Italian Unification in 1861 entrenched power in the north, and agricultural labourers from central and southern Italy and the urban poor left for North America seeking better lives. By 1914, immigration from Italy exceeded immigration from all other countries.
On July 20, 1871, British Columbia became Canada’s sixth province with a federal commitment to build a connecting railway from Eastern Canada by 1881. The government wanted the railway built as cheaply as possible and condoned the hiring of Chinese and other foreign labourers who could be paid less.

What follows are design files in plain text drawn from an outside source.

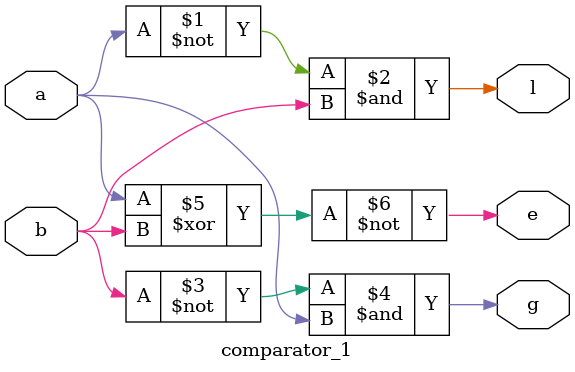
<source format=v>
module comparator_1(g,e,l,a,b);
    //I/O
    input a,b;
    output g,e,l;
    //wire connection
    and (l,~a,b);
    and (g,~b,a);
    xnor (e,a,b);
endmodule
</source>
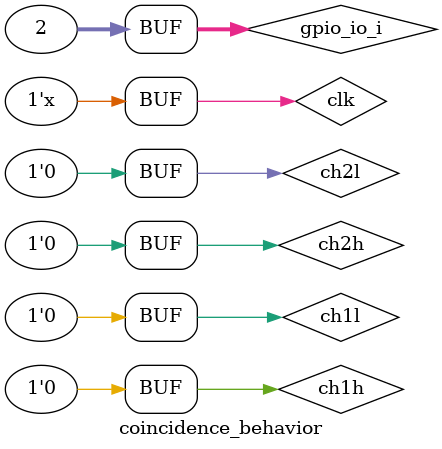
<source format=v>
`timescale 1ns / 1ps


module coincidence_behavior
# (
    parameter ADC_DATA_WIDTH = 16,
    parameter AXIS_TDATA_WIDTH = 32
);
reg clk;
reg ch1l,ch1h;
reg ch2l, ch2h;
//wire coinc_sig;
reg [31:0] counts_out;
reg [31:0] ch1_counts_out;
reg [31:0] ch2_counts_out;
reg [31:0] ch1_counts_over_out;
reg [31:0] ch2_counts_over_out;
reg [31:0] timeout_counts_out;
reg [3:0] coinc_state;
reg [31:0] timer_out;
reg [31:0] gpio_io_o;
reg [31:0] gpio_io_i;
reg [31:0] gpio_io_t;

Coincidence uut (
.clk(clk),
.ch1l(ch1l),
.ch1h(ch1h),
.ch2l(ch2l),
.ch2h(ch2h),
.gpio_io_i(gpio_io_i)
);


initial begin
ch1l = 0;
ch2l = 0;
ch1h = 0;
ch2h = 0;
gpio_io_i = 0;
gpio_io_i[1] = 1;
clk = 0;
end

always #8 clk = ~clk;

initial begin
#400 ch1l = 1;
#80 ch2l = 1;
#400 ch1l = 0; ch2l = 0;

#4000 ch1l = 1;
#400 ch2l = 1;
#400 ch1l = 0; ch2l = 0;

#4400 ch1l = 1;
#400  ch1l = 0;
#4000 ch2l = 1;
#400 ch2l = 0;
end

endmodule

</source>
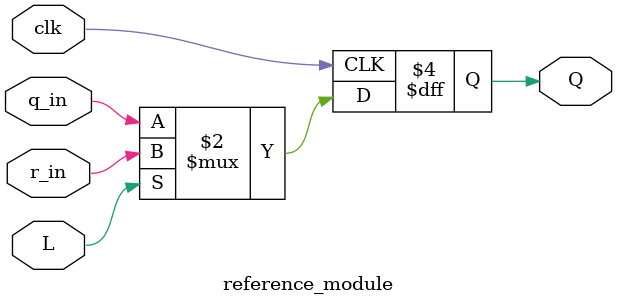
<source format=sv>
module reference_module(
	input clk,
	input L,
	input q_in,
	input r_in,
	output reg Q);

	initial Q=0;
	always @(posedge clk)
		Q <= L ? r_in : q_in;
	
endmodule

</source>
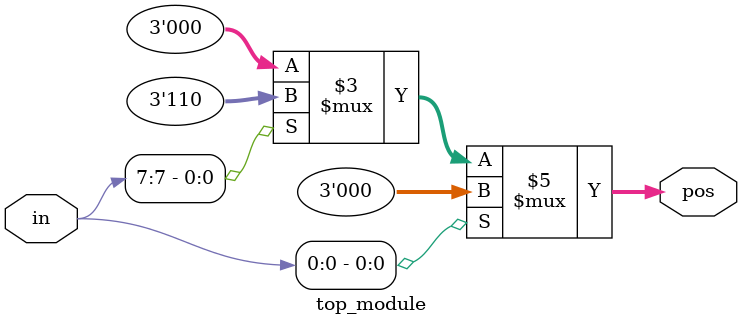
<source format=sv>
module top_module (
    input [7:0] in,
    output reg [2:0] pos
);

    always @*
    begin
        casez(in)
            8'b???????1: pos = 3'b000;
            8'b?1???????: pos = 3'b110;
            default: pos = 3'b000;
        endcase
    end
    
endmodule

</source>
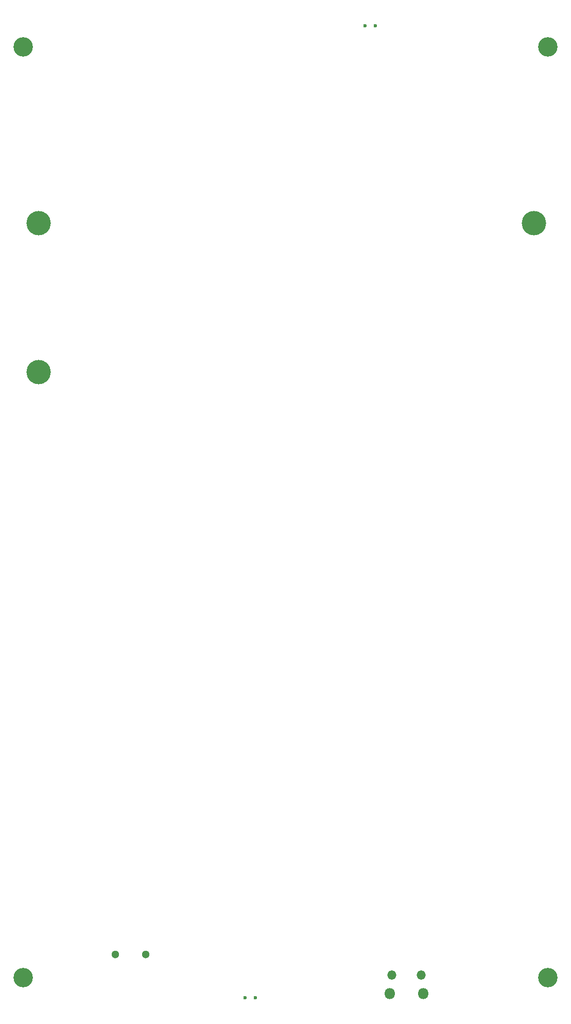
<source format=gbr>
%TF.GenerationSoftware,KiCad,Pcbnew,(7.0.0-0)*%
%TF.CreationDate,2023-03-24T11:45:06-07:00*%
%TF.ProjectId,dfh_badge,6466685f-6261-4646-9765-2e6b69636164,rev?*%
%TF.SameCoordinates,Original*%
%TF.FileFunction,Soldermask,Bot*%
%TF.FilePolarity,Negative*%
%FSLAX46Y46*%
G04 Gerber Fmt 4.6, Leading zero omitted, Abs format (unit mm)*
G04 Created by KiCad (PCBNEW (7.0.0-0)) date 2023-03-24 11:45:06*
%MOMM*%
%LPD*%
G01*
G04 APERTURE LIST*
%ADD10C,3.200000*%
%ADD11C,0.600000*%
%ADD12C,1.300000*%
%ADD13O,1.800000X1.800000*%
%ADD14O,1.500000X1.500000*%
%ADD15C,4.000000*%
G04 APERTURE END LIST*
D10*
%TO.C,REF\u002A\u002A*%
X33000000Y-24075000D03*
%TD*%
D11*
%TO.C,SW2*%
X89150000Y-20625000D03*
X90850000Y-20625000D03*
%TD*%
D12*
%TO.C,J2*%
X48100000Y-173200000D03*
X53100000Y-173200000D03*
%TD*%
D10*
%TO.C,REF\u002A\u002A*%
X119250000Y-177000000D03*
%TD*%
%TO.C,REF\u002A\u002A*%
X33000000Y-177000000D03*
%TD*%
D13*
%TO.C,U3*%
X98724999Y-179569999D03*
D14*
X98424999Y-176539999D03*
X93574999Y-176539999D03*
D13*
X93274999Y-179569999D03*
%TD*%
D10*
%TO.C,REF\u002A\u002A*%
X119250000Y-24075000D03*
%TD*%
D11*
%TO.C,SW1*%
X71150000Y-180300000D03*
X69450000Y-180300000D03*
%TD*%
D15*
%TO.C,TP2*%
X35500000Y-77500000D03*
%TD*%
%TO.C,TP1*%
X35500000Y-53000000D03*
%TD*%
%TO.C,TP3*%
X117000000Y-53000000D03*
%TD*%
M02*

</source>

In the 1880s and 1890s, emigration from Italy was directly related to the construction of the western leg of the Canadian Pacific Railway (CPR) and coal mining development. Labour agents including Montreal-based Antonio Cordasco supplied the CPR. Immigrants were charged exorbitant amounts for travel and accommodation and work was not guaranteed. Most came via Ellis Island in New York.
John Welch (Giovanni Veltri) from Grimaldi, Calabria, worked on various construction projects in Spokane. In 1897, with brother Vincenzo and other compatriots, he worked on the Nelson-Slocan Branch, clearing rock using horse-drawn dump-carts and drag-boats. In fall 1897, the CPR started construction of the Crownest Pass Railway and received a 14-mile contract from Kootenay Landing to Goat River.
By the first decade of the 20th century, Elk Valley communities and the Crowsnest Pass became preferred destinations for Italian unskilled labourers. Some wanted to make money and return to Italy, but the majority became attached to their host country and put down roots.